第百四十四幕
僕は暗躍を始めた。と言っても悪い事を始めたわけではない。過去に悪政を強いた藩主が粛清された時にその側近も藩主を諌められなかったとして処刑された事があるらしい。つまり、側近からの悪知恵で唆された者が悪者になるというところを使って直弼様の行動はすべて僕や長野主膳が唆したという事にしていけば、側近に操られた藩主という別の汚名が着くがまだましだろう。
だからと言って直接的に直弼様に悪い事をさせるわけにはいかなかったので、僕はひたすら直弼様の優秀さをアピールしまくる所から始めた。
溜詰間の諸大名は直弼様の優秀さを知っているが更に売り込みをかける。彼らは色々なタイミングで直弼様を大老にして自分達の権力を高めようとしてきていた。
逆にそこに取り入り直弼様に権力を集めるための下地作りをした。他の大名の家臣達と雑談をする時ですらさりげなく直弼様を褒めてその藩に必要な政策の提案までした。
そう『直弼様ならこうする』と言った感じで言うと、それを聞いた人は大名へと献策するだろう。
そうして直弼様をよく知らない大名にも直弼様の優秀さを広めていく。ここで肝になるのが直弼様がやっていない事を嘘をついてまで言わないことだ。
すべて実績について話す事でただ家臣が尊敬する主を褒めているだけという構図を保てる。
僕は悪事をせずに直弼様の名を上げていくことに全力を注いだ。現在は将軍継嗣問題で一橋派の斉昭と南紀派の直弼様で対立関係ができているので、この状況も利用していく。優秀な直弼様がおす将軍候補の方が良いのではないかと周りに思わせる事ができるし、より明確に斉昭との対立を表面化できる。
直弼様が大老に就任するのも南紀派の将軍になるのも決まっている事だから斉昭はきっと邪魔してこないだろう。
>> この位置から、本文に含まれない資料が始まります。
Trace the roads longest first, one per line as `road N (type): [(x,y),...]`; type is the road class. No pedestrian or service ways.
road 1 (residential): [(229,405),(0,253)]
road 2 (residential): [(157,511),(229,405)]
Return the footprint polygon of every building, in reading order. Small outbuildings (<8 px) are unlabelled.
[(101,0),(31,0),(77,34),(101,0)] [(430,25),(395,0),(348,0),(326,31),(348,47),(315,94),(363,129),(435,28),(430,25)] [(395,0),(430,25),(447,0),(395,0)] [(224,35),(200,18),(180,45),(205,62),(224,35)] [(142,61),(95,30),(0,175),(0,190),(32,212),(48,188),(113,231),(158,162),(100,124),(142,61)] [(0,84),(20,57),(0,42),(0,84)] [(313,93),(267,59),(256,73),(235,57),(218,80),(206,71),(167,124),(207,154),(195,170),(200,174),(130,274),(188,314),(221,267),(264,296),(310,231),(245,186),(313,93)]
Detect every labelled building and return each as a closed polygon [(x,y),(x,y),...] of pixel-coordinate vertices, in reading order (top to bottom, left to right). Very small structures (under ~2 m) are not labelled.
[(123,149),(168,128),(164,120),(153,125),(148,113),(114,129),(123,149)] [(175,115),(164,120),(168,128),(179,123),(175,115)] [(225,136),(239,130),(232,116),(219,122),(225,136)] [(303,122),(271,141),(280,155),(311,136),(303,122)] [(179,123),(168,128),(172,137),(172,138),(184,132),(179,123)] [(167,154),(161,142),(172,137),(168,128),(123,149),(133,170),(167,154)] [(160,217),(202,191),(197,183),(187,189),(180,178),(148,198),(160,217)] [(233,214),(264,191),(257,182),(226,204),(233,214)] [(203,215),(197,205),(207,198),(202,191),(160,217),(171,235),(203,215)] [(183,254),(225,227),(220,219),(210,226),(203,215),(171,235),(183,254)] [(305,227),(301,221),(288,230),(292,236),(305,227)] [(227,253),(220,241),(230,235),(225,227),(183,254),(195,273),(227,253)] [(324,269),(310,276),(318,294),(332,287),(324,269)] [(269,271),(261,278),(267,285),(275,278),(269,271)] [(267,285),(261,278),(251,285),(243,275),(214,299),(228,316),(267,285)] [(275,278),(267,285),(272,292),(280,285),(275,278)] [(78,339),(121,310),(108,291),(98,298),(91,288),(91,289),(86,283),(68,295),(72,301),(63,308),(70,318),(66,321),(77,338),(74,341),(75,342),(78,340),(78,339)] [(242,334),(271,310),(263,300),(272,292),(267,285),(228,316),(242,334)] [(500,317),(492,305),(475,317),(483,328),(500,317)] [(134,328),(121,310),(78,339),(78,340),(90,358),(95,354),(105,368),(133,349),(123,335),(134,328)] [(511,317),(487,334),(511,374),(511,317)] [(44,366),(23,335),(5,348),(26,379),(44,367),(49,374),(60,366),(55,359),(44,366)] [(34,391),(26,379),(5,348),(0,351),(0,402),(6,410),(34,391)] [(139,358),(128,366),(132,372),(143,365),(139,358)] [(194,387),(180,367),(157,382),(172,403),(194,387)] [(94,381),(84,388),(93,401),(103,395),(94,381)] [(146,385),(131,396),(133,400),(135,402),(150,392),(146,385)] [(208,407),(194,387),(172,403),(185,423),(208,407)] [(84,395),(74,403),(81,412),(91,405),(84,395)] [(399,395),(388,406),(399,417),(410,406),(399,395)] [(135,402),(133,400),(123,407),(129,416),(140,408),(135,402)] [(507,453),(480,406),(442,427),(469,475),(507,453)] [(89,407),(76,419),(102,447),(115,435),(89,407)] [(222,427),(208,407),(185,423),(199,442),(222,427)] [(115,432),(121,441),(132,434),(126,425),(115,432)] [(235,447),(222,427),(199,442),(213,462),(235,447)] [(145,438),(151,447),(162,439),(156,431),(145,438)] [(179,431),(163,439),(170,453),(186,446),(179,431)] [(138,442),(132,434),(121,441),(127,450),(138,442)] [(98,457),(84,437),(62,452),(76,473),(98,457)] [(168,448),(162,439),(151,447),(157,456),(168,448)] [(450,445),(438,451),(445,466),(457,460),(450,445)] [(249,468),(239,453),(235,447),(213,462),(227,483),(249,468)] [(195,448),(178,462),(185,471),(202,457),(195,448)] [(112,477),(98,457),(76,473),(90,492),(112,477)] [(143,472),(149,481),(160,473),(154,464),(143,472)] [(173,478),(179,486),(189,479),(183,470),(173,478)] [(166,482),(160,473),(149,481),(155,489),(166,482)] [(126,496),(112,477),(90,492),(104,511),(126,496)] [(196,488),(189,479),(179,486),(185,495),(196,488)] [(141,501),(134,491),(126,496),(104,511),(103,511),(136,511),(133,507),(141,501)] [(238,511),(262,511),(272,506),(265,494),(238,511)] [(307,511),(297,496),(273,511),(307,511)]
僕の思惑は見事にはまり南紀派の勢いは強くなっていった。そして松平乗全殿が直弼様を大老に推薦すると名言しだした事も僕に追い風を吹かせたのだった。
三河西尾藩藩主で前老中首座の阿部正弘殿は母方の従弟だった人で、経歴も幕府の寺社奉行や大阪城代を歴任し老中になるも対外政策や将軍継嗣問題で斉昭と対立し、その職を終われていた。老中首座が堀田正睦になった事に依り名誉挽回を目指して老中になり溜詰間の一員にもなっている。安政5年、直弼様を取り巻く状況は確実に大老への船出を初め、そして同時に桜田門外への船出も始まっていた。